Evidemment un film à part. Les derniers jours d'un homme qui a décidé de mettre fin à sa vie. Thème éminemment tragique et d'emblée traité sur un mode grotesque, puisque notre anti-héros a pris pour se suicider sa bicyclette et se balade tout au long du film dans ce costume si subtilement ridicule d'une tenue de sport bic orange fluo. Le bonhomme est las d'une vie dont il vient de boire jusqu'à la lie la potion amère, non qu'il ait été malheureux particulièrement, il l'a été comme tous les hommes modernes le sont aujourd'hui, selon lui, forcés qu'ils sont de réussir, d'être performants, même s'ils ne sont aucunement doués pour ça. Le point de vue pourrait être simple, même simpliste, je l'ai ressenti plus complexe.

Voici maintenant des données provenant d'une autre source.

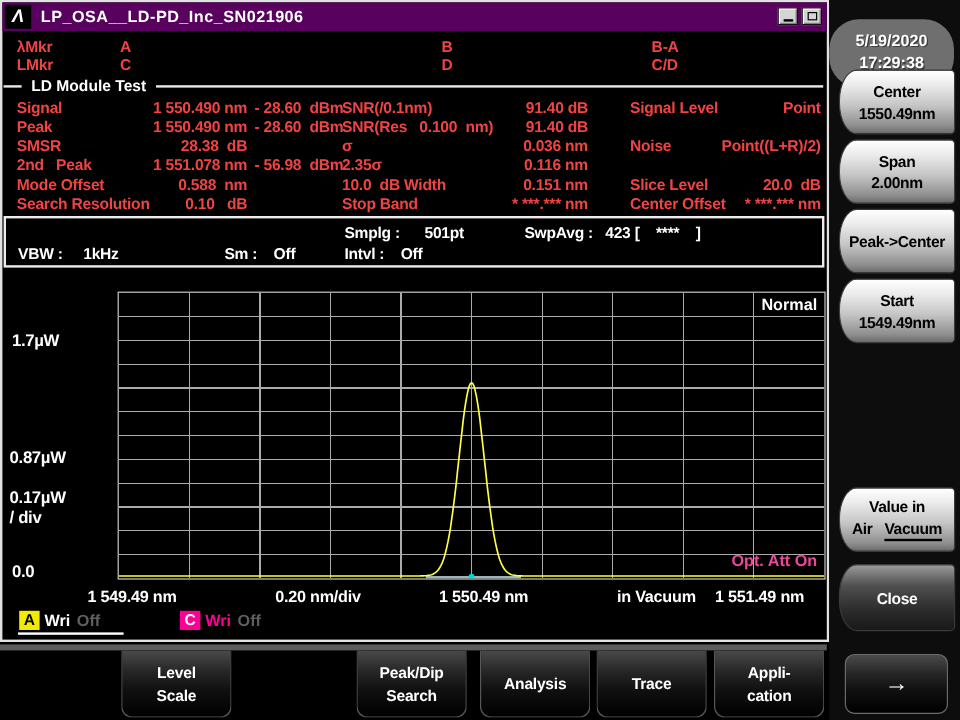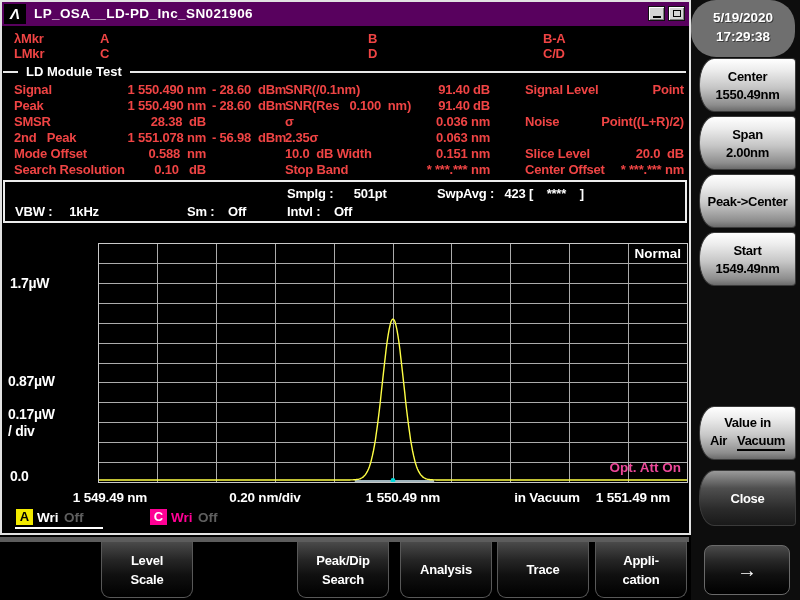--- a/index.html
+++ b/index.html
@@ -62,21 +62,21 @@
   .trace-ind.active .underline{display:block;}
   .trace-a .badge{left:0;background:#f2ea00;color:#000;}
   .trace-a .tmode{left:21px;color:#fff;}
   .trace-a .tstat{left:48px;}
   .trace-c .badge{left:0;background:#ff0095;color:#fff;}
   .trace-c .tmode{left:21px;color:#ff0095;}
   .trace-c .tstat{left:48px;}
 
   
   .side-panel{position:absolute;left:691px;top:0;width:109px;height:600px;background:#0d0d0d;}
-  .clock{position:absolute;left:691px;top:0;width:104px;height:57px;background:#6f6f6f;
+  .clock{position:absolute;left:691px;top:16px;width:104px;height:57px;background:#6f6f6f;
          color:#fff;font-size:13.5px;text-align:center;padding-top:8px;box-sizing:border-box;
          text-shadow:1px 1px 0 #3c3c3c;line-height:19px;border-radius:25px;}
   .fnkey{position:absolute;left:699px;width:97px;height:54px;box-sizing:border-box;
          background:linear-gradient(180deg,#ffffff 0%,#ececec 22%,#c6c6c6 55%,#8e8e8e 88%,#6b6b6b 100%);
          border:1px solid #3a3a3a;border-radius:15px 4px 4px 15px / 26px 4px 4px 26px;
          color:#000;font-size:13px;letter-spacing:-0.3px;text-align:center;
          display:flex;flex-direction:column;justify-content:center;gap:3px;}
   .fnkey.dark{background:linear-gradient(180deg,#9a9a9a 0%,#4f4f4f 32%,#2b2b2b 70%,#191919 100%);
               color:#fff;}
   .fnkey .row2{display:flex;justify-content:space-evenly;}
@@ -147,21 +147,21 @@
     <span class="abs wtxt pre mlab" style="top:162px">Search Resolution</span>
     <span class="abs wtxt pre mv1" style="top:162px">0.10   dB</span>
 
     <span class="abs wtxt pre mdl" style="top:82px">SNR(/0.1nm)</span>
     <span class="abs wtxt pre mdv" style="top:82px">91.40 dB</span>
     <span class="abs wtxt pre mdl" style="top:98px">SNR(Res   0.100  nm)</span>
     <span class="abs wtxt pre mdv" style="top:98px">91.40 dB</span>
     <span class="abs wtxt pre mdl" style="top:114px">σ</span>
     <span class="abs wtxt pre mdv" style="top:114px">0.036 nm</span>
     <span class="abs wtxt pre mdl" style="top:130px">2.35σ</span>
-    <span class="abs wtxt pre mdv" style="top:130px">0.063 nm</span>
+    <span class="abs wtxt pre mdv" style="top:130px">0.116 nm</span>
     <span class="abs wtxt pre mdl" style="top:146px">10.0  dB Width</span>
     <span class="abs wtxt pre mdv" style="top:146px">0.151 nm</span>
     <span class="abs wtxt pre mdl" style="top:162px">Stop Band</span>
     <span class="abs wtxt pre mdv" style="top:162px">* ***.*** nm</span>
 
     <span class="abs wtxt pre mrl" style="top:82px">Signal Level</span>
     <span class="abs wtxt pre mrv" style="top:82px">Point</span>
     <span class="abs wtxt pre mrl" style="top:114px">Noise</span>
     <span class="abs wtxt pre mrv" style="top:114px">Point((L+R)/2)</span>
     <span class="abs wtxt pre mrl" style="top:146px">Slice Level</span>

D'abord l'homme est loin d'être un imbécile, cette conscience malheureuse est très aboutie, elle s'alimente à une réflexion philosophique que certaines séquences traitent avec beaucoup de talent. Deux scènes m'ont plu tout particulièrement, par le mélange des genres et l'habileté de l'aphorisme: celle où le personnage voulant allumer sa cigarette s'aperçoit qu'il ne sait pas faire du feu, à quoi s'ajoute son incapacité à dessiner un boeuf sur un rocher : 15 000 ans d’histoire pour en arriver là ! ; celle aussi où avec un homme qu'il rencontre sur son chemin il pousse pour jouer un petit cycliste miniature grâce à un jet de billes. Bon compagnon, l'autre qui a perdu, part d'une crise de fou rire très communicative, et le héros de conclure: "Voilà, j'ai tout foiré, j'ai pris la vie trop au sérieux, alors qu'elle n'est qu'une partie de billes entre 2 néants".
En réalité cette balade ante-mortem révèle encore bien des choses à cet homme fini que la merveilleuse nature qu'il traverse laisse totalement indifférent, voire hostile (« Tu te crois beau, dit-il au soleil qui disparait dans ses voiles, va te coucher !). Mais rien n’y fera, même l’espoir traité de façon poétique et amusante du dernier recours, la fée endomorphine qui vient temporairement à son secours, ne suffira pas. Le dénouement est inéluctable. Sur un mode minimaliste que dément la somptuosité et la force d'une musique faite de chants de douleur, nous assistons à la mort d'un quidam certes mais aussi à celle de l'homme tout entier, celui qui a échoué à s'élever vers de splendeurs inaccessibles qu'évoque le poème final.
Quant à l’acteur, que ce soit Houellebecq ne me gêne pas ; franchement il a la gueule de l’emploi et ses envolées lyriques au cœur d’un drame d’une intense banalité métaphysique sont tout à fait le reflet de son univers de création littéraire.